О Розанове Вы написали ‘интересно’ (а не ‘истерично’), но недостаточно сосредоточенно, слишком разбросанно. Нужно высоко ценить Розанова, но преодолеть его, сделаться свободным от него. В Розанове есть распадение личности, но выраженное в гениальной художественной форме1. Необходима работа над душевным хаосом, необходим выбор и сосредоточенность, дисциплина и терпение. Это не абстракции, это — рождение личности, рождение Бога.
Да хранит Вас Христос.

Николай Бердяев

1 В своих оценках Розанова Бердяев следует ранее высказанным им печатно суждениям. См. его статьи: ‘Христос и мир’ (Русская мысль. 1908. No 7), ‘О ‘вечно-бабьем’ в русской душе’ (Биржевые ведомости. 1915. 14, 15 января. Утр. вып.), ‘Апофеоз русской лени’ (Биржевые ведомости. 1916. 20 июля. Утр. вып.).

**Исходные данные**

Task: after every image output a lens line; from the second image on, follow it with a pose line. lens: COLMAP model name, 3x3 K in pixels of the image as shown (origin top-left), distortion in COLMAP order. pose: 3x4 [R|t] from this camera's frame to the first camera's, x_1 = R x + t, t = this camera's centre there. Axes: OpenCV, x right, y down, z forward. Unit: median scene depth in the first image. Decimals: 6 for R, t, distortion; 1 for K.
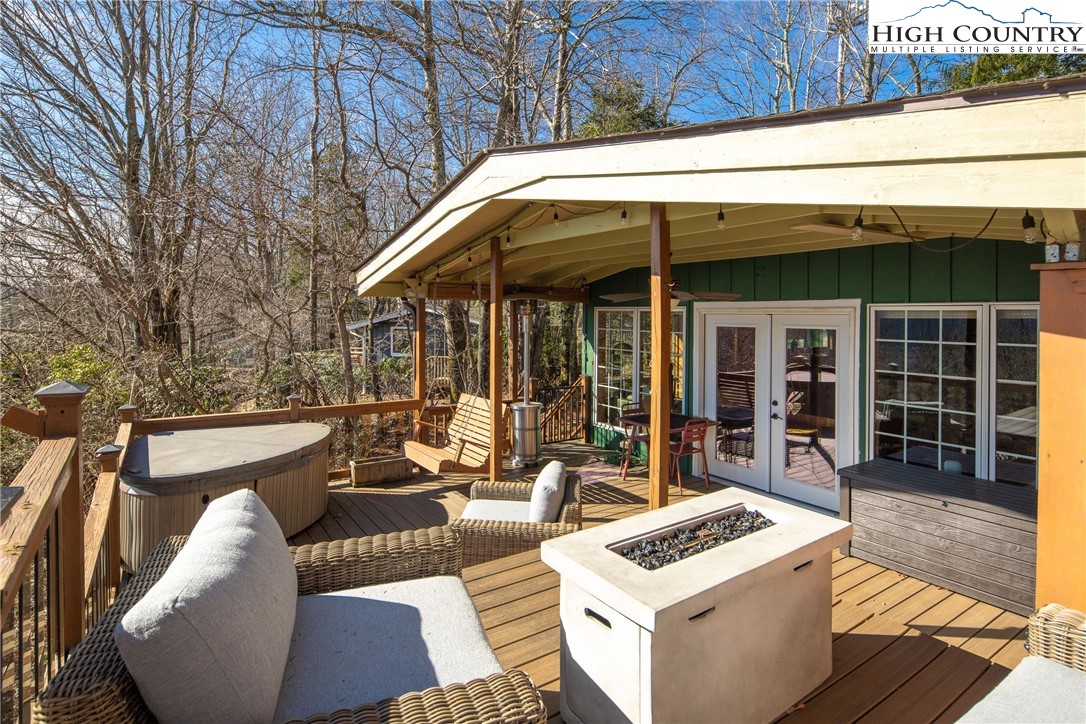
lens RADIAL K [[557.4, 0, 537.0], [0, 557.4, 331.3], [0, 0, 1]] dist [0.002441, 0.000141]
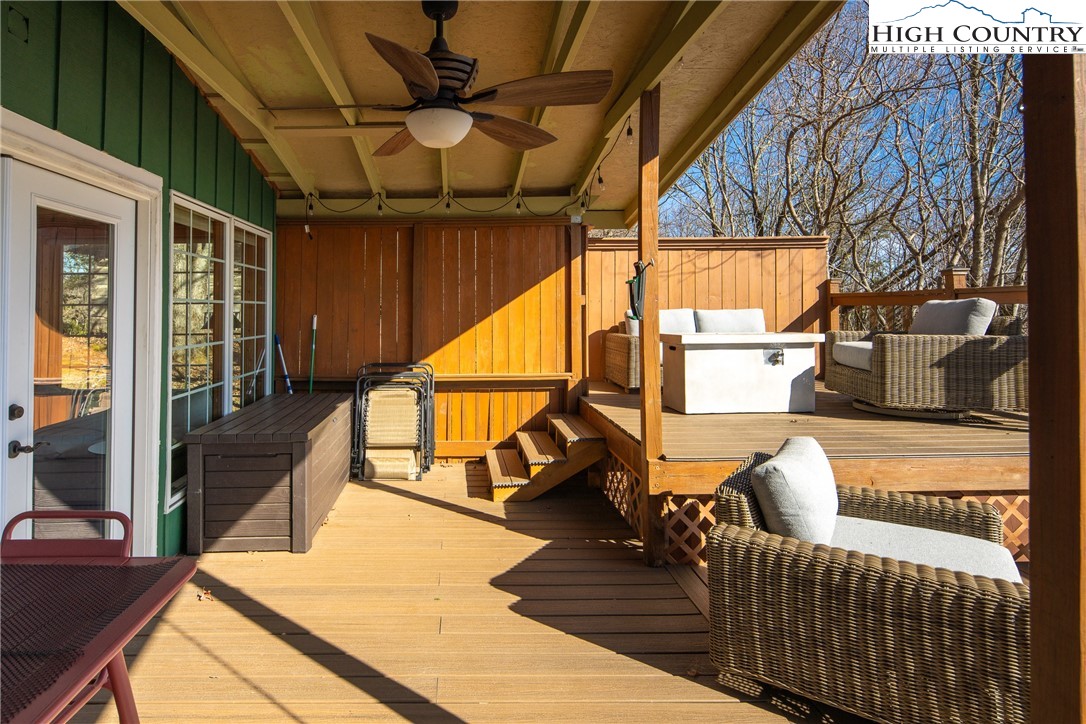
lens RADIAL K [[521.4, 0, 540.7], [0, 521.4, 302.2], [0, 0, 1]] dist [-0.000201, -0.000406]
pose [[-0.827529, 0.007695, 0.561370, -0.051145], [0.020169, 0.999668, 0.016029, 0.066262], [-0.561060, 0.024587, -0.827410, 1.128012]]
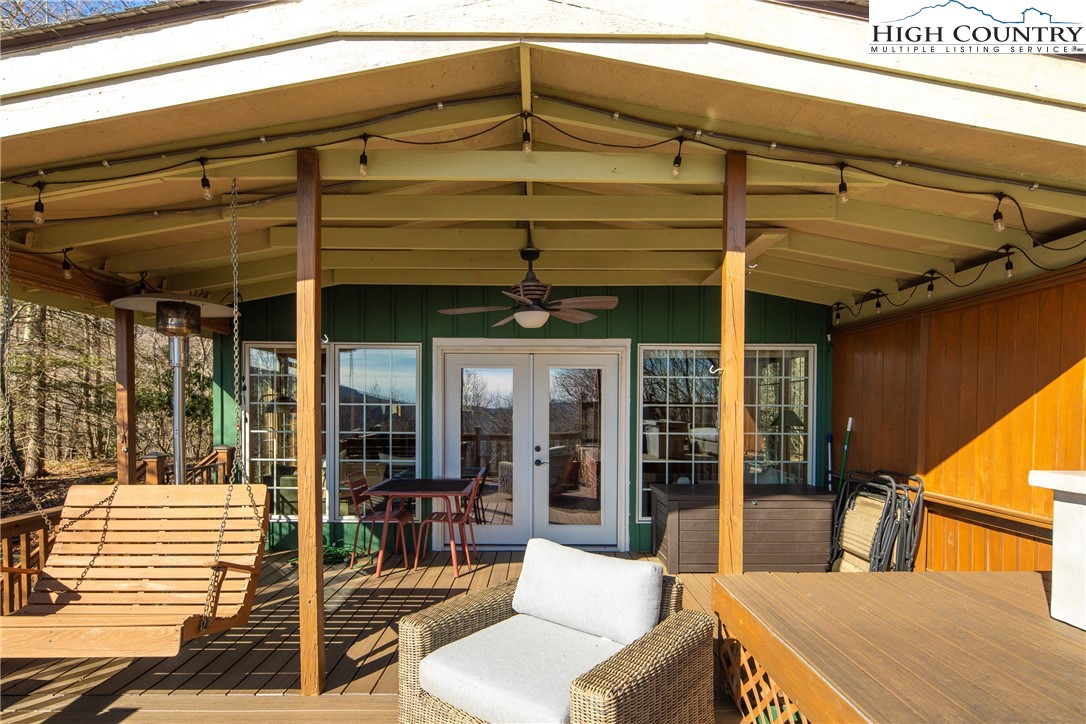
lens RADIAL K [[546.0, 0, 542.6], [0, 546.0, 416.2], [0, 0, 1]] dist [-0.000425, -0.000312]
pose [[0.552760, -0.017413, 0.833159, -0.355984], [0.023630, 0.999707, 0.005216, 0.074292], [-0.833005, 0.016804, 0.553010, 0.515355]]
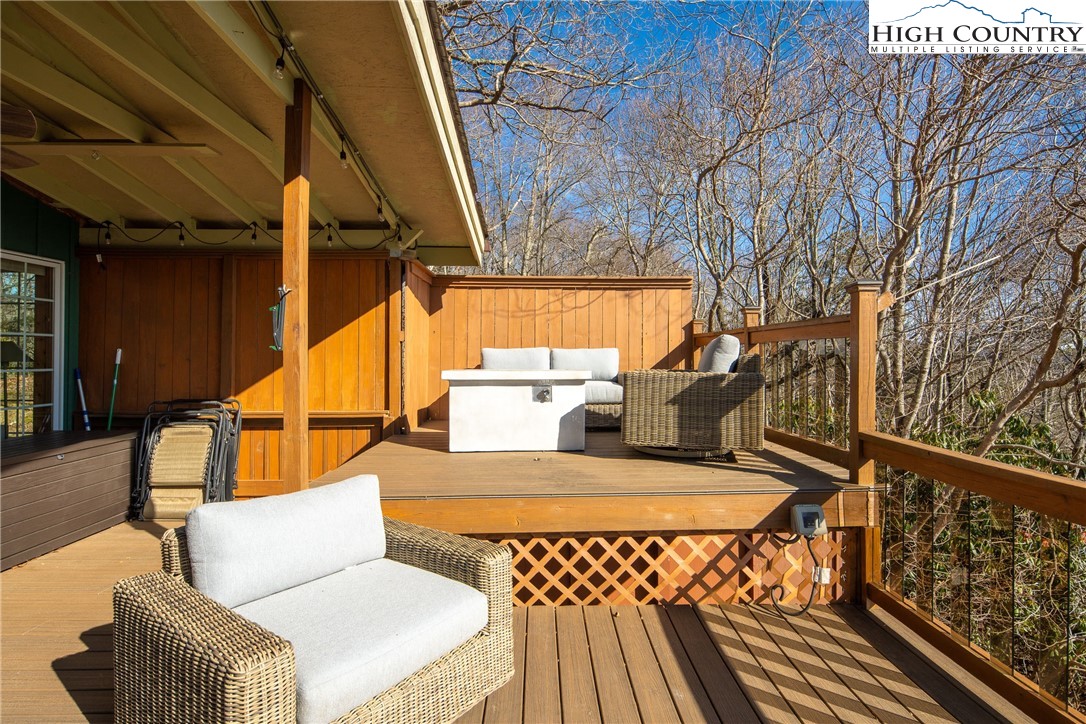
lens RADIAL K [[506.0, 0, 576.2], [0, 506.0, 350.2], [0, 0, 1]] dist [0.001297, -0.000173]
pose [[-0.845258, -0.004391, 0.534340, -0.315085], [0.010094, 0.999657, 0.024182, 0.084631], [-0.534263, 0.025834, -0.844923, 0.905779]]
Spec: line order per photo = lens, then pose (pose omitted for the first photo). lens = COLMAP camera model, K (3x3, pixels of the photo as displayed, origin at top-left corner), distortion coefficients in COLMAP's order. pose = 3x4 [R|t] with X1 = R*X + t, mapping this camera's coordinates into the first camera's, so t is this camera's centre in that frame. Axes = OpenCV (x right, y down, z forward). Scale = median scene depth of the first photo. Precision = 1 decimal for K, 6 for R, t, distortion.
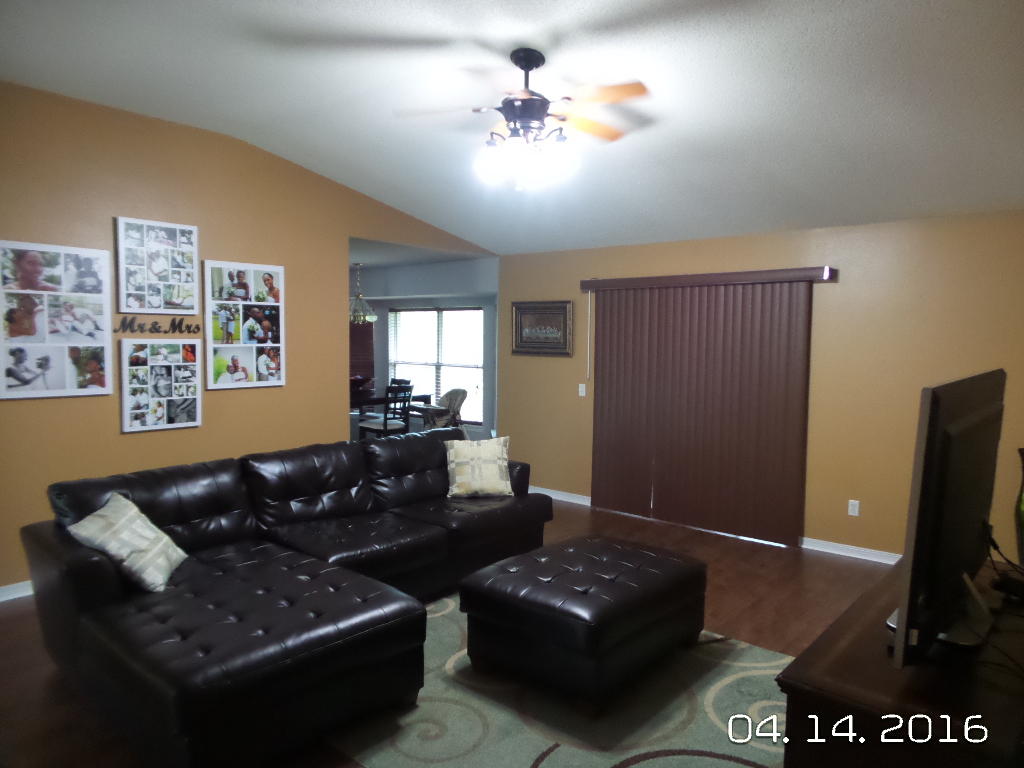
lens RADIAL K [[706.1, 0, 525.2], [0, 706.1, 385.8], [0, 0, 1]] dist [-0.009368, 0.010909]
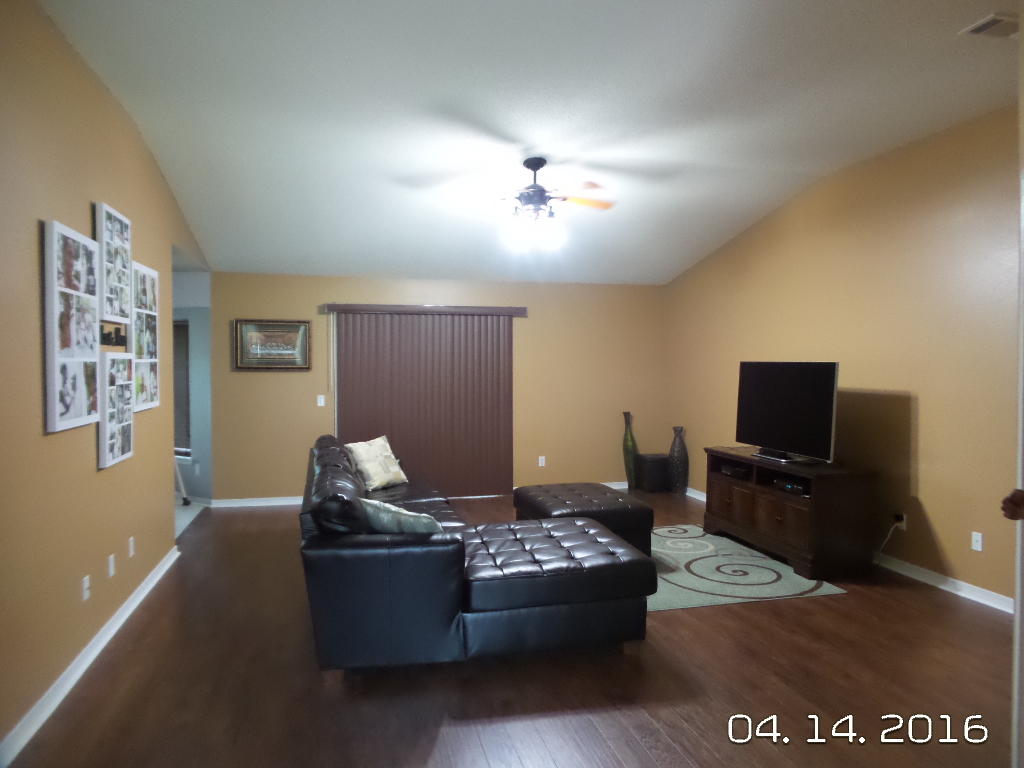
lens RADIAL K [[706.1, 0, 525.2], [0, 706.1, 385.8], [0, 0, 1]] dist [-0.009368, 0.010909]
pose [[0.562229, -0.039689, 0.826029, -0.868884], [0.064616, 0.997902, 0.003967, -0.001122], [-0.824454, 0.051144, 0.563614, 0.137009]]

**Задание 1**
Что, согласно отрывку о Розанове, есть в Розанове и выражено в гениальной художественной форме?
**Задание 2**
Продолжите отрывок о Розанове, начав сразу после его последнего предложения.
Записи здесь никакой роли не играют.

**Ответ 1**
Распадение личности.

**Ответ 2**
Повтор оценки книги Голлербаха о Розанове (‘интересно’), данной в предыдущем письме, вызван, вероятно, тем, что Голлербах неверно прочел это место бердяевского письма, написанного весьма неразборчивым почерком.

6

Москва 4-17 февраля [1919]

Многоуважаемый Эрих Федорович!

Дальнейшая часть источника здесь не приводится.